Extrait présenté:
········
J’avais tenté de déplier le dispositif d’énonciation des spectacles de Rodrigo Garcia, pour lesquels je proposais les expressions de « parodie » ou de « double pince », qui permettait que l’on dise sans soutenir [1]. JSF produit lui-aussi une parole sans auteur mais avec d’autres procédés. La citation est le principe d’écriture numéro 1 du spectacle : extraits de films ou d’interviews de Fassbinder, cités ou rejoués, auxquels s’ajoute l’idée même d’un verbatim de la doxa politique contemporaine, fictionnel ou pas. Le procédé numéro 2, qui est finalement une sophistication de la citation, relève d’une sorte de mise en abîme inversée : les comédiens se mettent en scène dans la récitation de textes qu’ils récusent, mais dans la profération desquels ils ne sont pas moins pris.
········
Données fournies:
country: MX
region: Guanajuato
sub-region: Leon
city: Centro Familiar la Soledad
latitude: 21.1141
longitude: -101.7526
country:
········
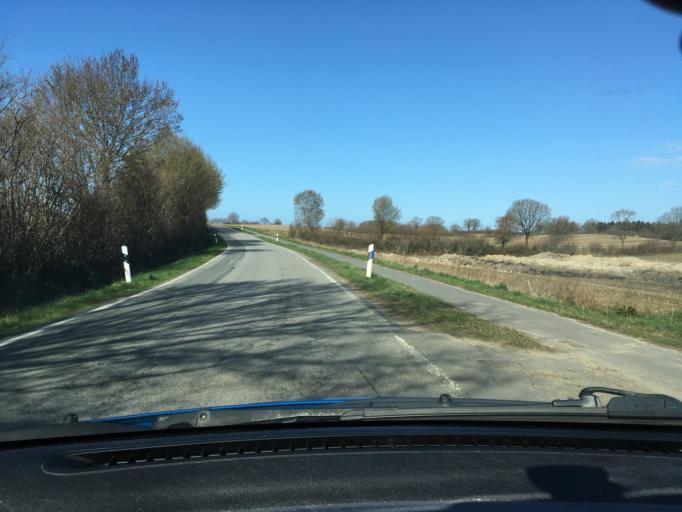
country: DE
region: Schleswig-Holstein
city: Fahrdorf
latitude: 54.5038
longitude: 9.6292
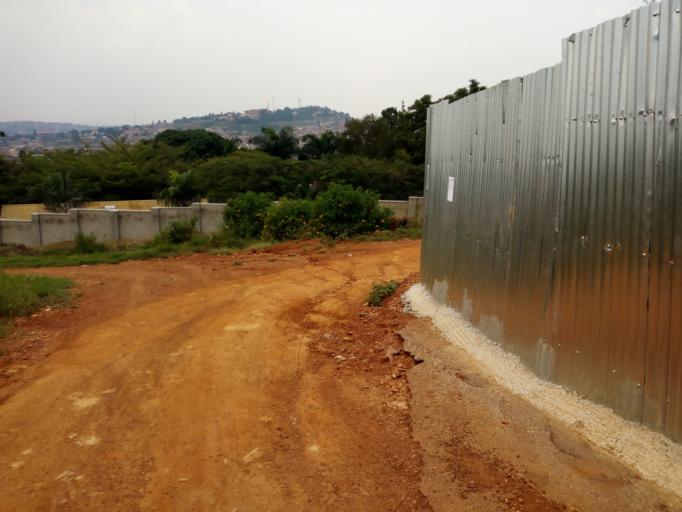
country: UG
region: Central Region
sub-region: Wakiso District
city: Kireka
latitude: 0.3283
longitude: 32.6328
········
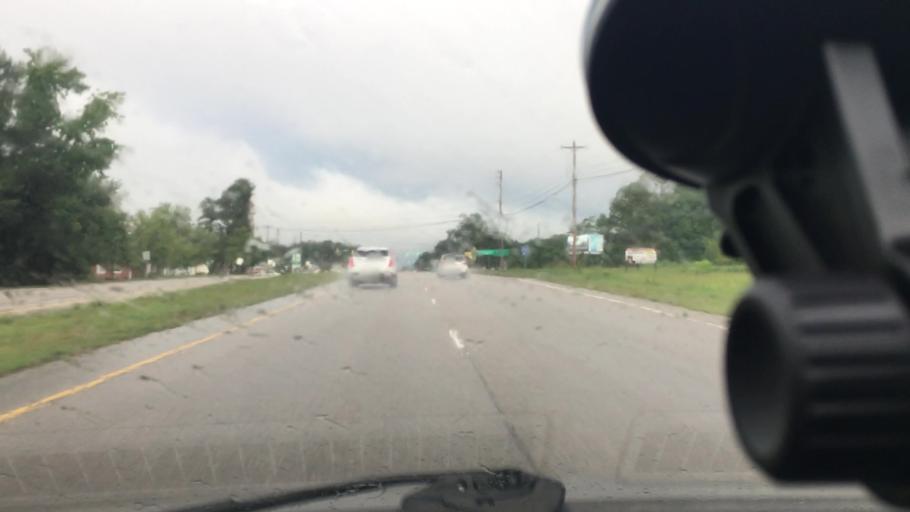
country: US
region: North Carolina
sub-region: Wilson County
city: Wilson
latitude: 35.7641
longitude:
········
Consignes:
#1 Dans l'extrait sur le spectacle JSF :
(a) Quelles expressions avaient été proposées pour les spectacles de Rodrigo Garcia ?
(b) Quel est le principe d'écriture numéro 1 du spectacle ?
(c) Dans le procédé numéro 2, quels textes les comédiens récitent-ils ?
#2 Prolongez l'extrait sur le spectacle JSF en reprenant juste après sa dernière phrase.

Réponses dans l'ordre:
#1
(a) « Parodie » et « double pince ».
(b) La citation.
(c) Des textes qu'ils récusent.

#2
Une séquence montre par exemple le personnage de la mère de Fassbinder crier son angoisse des migrants : « Tous ces anciens communistes pourtant on les a tout le temps aidés on les a gavés d’argent sans cesse et maintenant ils nous laissent seuls avec tout ça et les autres traînent à la gare et violent nos femmes Merkel les a tous laissés rentrer et maintenant nous ne sommes plus en sécurité dans notre propre pays ». Le metteur en scène demande la répétition du passage — qui sera alors repris sur un écran en gros plan. L’effet ad nauseam cherche peut-être à montrer la prégnance et la violence politique de ces propos mais traduit surtout une étrange complaisance à leur égard. Toutes les parties racistes du texte font néanmoins l’objet d’une précaution rhétorique, d’une mise en scène de la mise en scène. De manière négative le plus souvent : « C’EST DANS LE TEXTE CETTE SCÈNE EST CENSÉE FINIR COMME ÇA ? », « Je ne dis pas une connerie pareille ». Ou alors de manière positive mais avec le même effet : « allez on reprend », « vas-y, c’est exactement ce que je cherche, vas-y, reprends Laurent ». On observera qu’il n’est jamais question de savoir pourquoi on ne pourrait pas dire ; il ne s’agit que de se mettre à distance de ce qui se dit.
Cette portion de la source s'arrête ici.